_PROBLEM_
Reproduce every line of the material below verbatim, keeping the original line breaks, spelling and punctuation.

#####

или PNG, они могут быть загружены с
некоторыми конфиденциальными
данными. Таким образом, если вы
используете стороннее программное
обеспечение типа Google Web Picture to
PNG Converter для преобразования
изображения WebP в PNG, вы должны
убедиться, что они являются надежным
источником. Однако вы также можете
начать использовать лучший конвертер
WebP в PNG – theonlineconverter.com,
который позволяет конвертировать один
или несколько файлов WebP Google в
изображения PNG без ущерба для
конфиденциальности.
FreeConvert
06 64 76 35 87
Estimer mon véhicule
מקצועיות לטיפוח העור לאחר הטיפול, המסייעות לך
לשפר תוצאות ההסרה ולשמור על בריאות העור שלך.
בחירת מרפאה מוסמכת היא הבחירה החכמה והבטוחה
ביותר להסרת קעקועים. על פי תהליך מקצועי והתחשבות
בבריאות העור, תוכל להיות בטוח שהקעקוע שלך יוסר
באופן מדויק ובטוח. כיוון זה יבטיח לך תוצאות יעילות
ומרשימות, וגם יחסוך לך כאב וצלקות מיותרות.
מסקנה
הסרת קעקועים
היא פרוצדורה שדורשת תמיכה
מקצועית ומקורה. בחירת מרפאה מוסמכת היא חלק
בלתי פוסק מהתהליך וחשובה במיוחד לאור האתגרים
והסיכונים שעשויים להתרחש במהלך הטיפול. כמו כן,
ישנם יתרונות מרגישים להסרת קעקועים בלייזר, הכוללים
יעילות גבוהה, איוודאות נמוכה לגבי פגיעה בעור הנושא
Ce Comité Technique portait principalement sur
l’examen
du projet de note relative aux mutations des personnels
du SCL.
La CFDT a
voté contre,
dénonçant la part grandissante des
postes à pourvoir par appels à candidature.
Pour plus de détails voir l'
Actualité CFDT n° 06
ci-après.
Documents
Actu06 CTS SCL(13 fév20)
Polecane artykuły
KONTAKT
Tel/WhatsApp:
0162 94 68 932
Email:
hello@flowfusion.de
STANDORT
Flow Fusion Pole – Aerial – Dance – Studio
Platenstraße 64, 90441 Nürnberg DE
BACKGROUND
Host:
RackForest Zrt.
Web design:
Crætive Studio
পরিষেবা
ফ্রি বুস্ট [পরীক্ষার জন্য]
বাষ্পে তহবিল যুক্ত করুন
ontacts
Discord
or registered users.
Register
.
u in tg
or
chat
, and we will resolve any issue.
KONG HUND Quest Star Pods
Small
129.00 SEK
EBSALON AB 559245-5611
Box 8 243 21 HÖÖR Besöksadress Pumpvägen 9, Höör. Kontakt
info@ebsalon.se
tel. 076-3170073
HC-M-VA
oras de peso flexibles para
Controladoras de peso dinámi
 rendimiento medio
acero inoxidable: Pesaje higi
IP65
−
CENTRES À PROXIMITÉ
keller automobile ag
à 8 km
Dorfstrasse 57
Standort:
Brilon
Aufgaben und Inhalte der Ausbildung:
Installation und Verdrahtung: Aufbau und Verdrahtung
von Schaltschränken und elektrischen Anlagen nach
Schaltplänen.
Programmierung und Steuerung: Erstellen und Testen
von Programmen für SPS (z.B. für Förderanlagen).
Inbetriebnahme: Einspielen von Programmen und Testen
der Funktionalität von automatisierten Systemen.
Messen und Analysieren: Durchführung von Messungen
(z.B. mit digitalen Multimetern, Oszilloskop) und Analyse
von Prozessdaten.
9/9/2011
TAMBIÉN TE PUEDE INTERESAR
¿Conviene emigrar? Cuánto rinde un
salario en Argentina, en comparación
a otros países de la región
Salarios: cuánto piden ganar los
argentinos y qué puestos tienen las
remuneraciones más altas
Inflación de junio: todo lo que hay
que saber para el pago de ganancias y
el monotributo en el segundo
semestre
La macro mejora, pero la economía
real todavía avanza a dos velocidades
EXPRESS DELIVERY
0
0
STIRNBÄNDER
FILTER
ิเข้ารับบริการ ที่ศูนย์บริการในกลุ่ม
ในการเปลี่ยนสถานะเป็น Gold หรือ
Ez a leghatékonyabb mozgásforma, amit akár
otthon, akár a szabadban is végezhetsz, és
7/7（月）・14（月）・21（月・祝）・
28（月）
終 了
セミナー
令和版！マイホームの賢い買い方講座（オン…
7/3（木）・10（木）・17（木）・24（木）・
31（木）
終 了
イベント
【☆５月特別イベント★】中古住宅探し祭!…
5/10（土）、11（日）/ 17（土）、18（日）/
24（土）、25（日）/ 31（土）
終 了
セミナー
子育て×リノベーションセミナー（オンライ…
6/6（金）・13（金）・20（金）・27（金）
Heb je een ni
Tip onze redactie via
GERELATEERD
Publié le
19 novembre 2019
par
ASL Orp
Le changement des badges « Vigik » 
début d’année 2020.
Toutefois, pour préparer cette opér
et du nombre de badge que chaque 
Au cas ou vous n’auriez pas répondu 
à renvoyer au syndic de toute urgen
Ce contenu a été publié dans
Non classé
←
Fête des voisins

#####

_EXERCISE RESPONSE_
или PNG, они могут быть загружены с
некоторыми конфиденциальными
данными. Таким образом, если вы
используете стороннее программное
обеспечение типа Google Web Picture to
PNG Converter для преобразования
изображения WebP в PNG, вы должны
убедиться, что они являются надежным
источником. Однако вы также можете
начать использовать лучший конвертер
WebP в PNG – theonlineconverter.com,
который позволяет конвертировать один
или несколько файлов WebP Google в
изображения PNG без ущерба для
конфиденциальности.
FreeConvert
06 64 76 35 87
Estimer mon véhicule
מקצועיות לטיפוח העור לאחר הטיפול, המסייעות לך
לשפר תוצאות ההסרה ולשמור על בריאות העור שלך.
בחירת מרפאה מוסמכת היא הבחירה החכמה והבטוחה
ביותר להסרת קעקועים. על פי תהליך מקצועי והתחשבות
בבריאות העור, תוכל להיות בטוח שהקעקוע שלך יוסר
באופן מדויק ובטוח. כיוון זה יבטיח לך תוצאות יעילות
ומרשימות, וגם יחסוך לך כאב וצלקות מיותרות.
מסקנה
הסרת קעקועים
היא פרוצדורה שדורשת תמיכה
מקצועית ומקורה. בחירת מרפאה מוסמכת היא חלק
בלתי פוסק מהתהליך וחשובה במיוחד לאור האתגרים
והסיכונים שעשויים להתרחש במהלך הטיפול. כמו כן,
ישנם יתרונות מרגישים להסרת קעקועים בלייזר, הכוללים
יעילות גבוהה, איוודאות נמוכה לגבי פגיעה בעור הנושא
Ce Comité Technique portait principalement sur
l’examen
du projet de note relative aux mutations des personnels
du SCL.
La CFDT a
voté contre,
dénonçant la part grandissante des
postes à pourvoir par appels à candidature.
Pour plus de détails voir l'
Actualité CFDT n° 06
ci-après.
Documents
Actu06 CTS SCL(13 fév20)
Polecane artykuły
KONTAKT
Tel/WhatsApp:
0162 94 68 932
Email:
hello@flowfusion.de
STANDORT
Flow Fusion Pole – Aerial – Dance – Studio
Platenstraße 64, 90441 Nürnberg DE
BACKGROUND
Host:
RackForest Zrt.
Web design:
Crætive Studio
পরিষেবা
ফ্রি বুস্ট [পরীক্ষার জন্য]
বাষ্পে তহবিল যুক্ত করুন
ontacts
Discord
or registered users.
Register
.
u in tg
or
chat
, and we will resolve any issue.
KONG HUND Quest Star Pods
Small
129.00 SEK
EBSALON AB 559245-5611
Box 8 243 21 HÖÖR Besöksadress Pumpvägen 9, Höör. Kontakt
info@ebsalon.se
tel. 076-3170073
HC-M-VA
oras de peso flexibles para
Controladoras de peso dinámi
 rendimiento medio
acero inoxidable: Pesaje higi
IP65
−
CENTRES À PROXIMITÉ
keller automobile ag
à 8 km
Dorfstrasse 57
Standort:
Brilon
Aufgaben und Inhalte der Ausbildung:
Installation und Verdrahtung: Aufbau und Verdrahtung
von Schaltschränken und elektrischen Anlagen nach
Schaltplänen.
Programmierung und Steuerung: Erstellen und Testen
von Programmen für SPS (z.B. für Förderanlagen).
Inbetriebnahme: Einspielen von Programmen und Testen
der Funktionalität von automatisierten Systemen.
Messen und Analysieren: Durchführung von Messungen
(z.B. mit digitalen Multimetern, Oszilloskop) und Analyse
von Prozessdaten.
9/9/2011
TAMBIÉN TE PUEDE INTERESAR
¿Conviene emigrar? Cuánto rinde un
salario en Argentina, en comparación
a otros países de la región
Salarios: cuánto piden ganar los
argentinos y qué puestos tienen las
remuneraciones más altas
Inflación de junio: todo lo que hay
que saber para el pago de ganancias y
el monotributo en el segundo
semestre
La macro mejora, pero la economía
real todavía avanza a dos velocidades
EXPRESS DELIVERY
0
0
STIRNBÄNDER
FILTER
ิเข้ารับบริการ ที่ศูนย์บริการในกลุ่ม
ในการเปลี่ยนสถานะเป็น Gold หรือ
Ez a leghatékonyabb mozgásforma, amit akár
otthon, akár a szabadban is végezhetsz, és
7/7（月）・14（月）・21（月・祝）・
28（月）
終 了
セミナー
令和版！マイホームの賢い買い方講座（オン…
7/3（木）・10（木）・17（木）・24（木）・
31（木）
終 了
イベント
【☆５月特別イベント★】中古住宅探し祭!…
5/10（土）、11（日）/ 17（土）、18（日）/
24（土）、25（日）/ 31（土）
終 了
セミナー
子育て×リノベーションセミナー（オンライ…
6/6（金）・13（金）・20（金）・27（金）
Heb je een ni
Tip onze redactie via
GERELATEERD
Publié le
19 novembre 2019
par
ASL Orp
Le changement des badges « Vigik » 
début d’année 2020.
Toutefois, pour préparer cette opér
et du nombre de badge que chaque 
Au cas ou vous n’auriez pas répondu 
à renvoyer au syndic de toute urgen
Ce contenu a été publié dans
Non classé
←
Fête des voisins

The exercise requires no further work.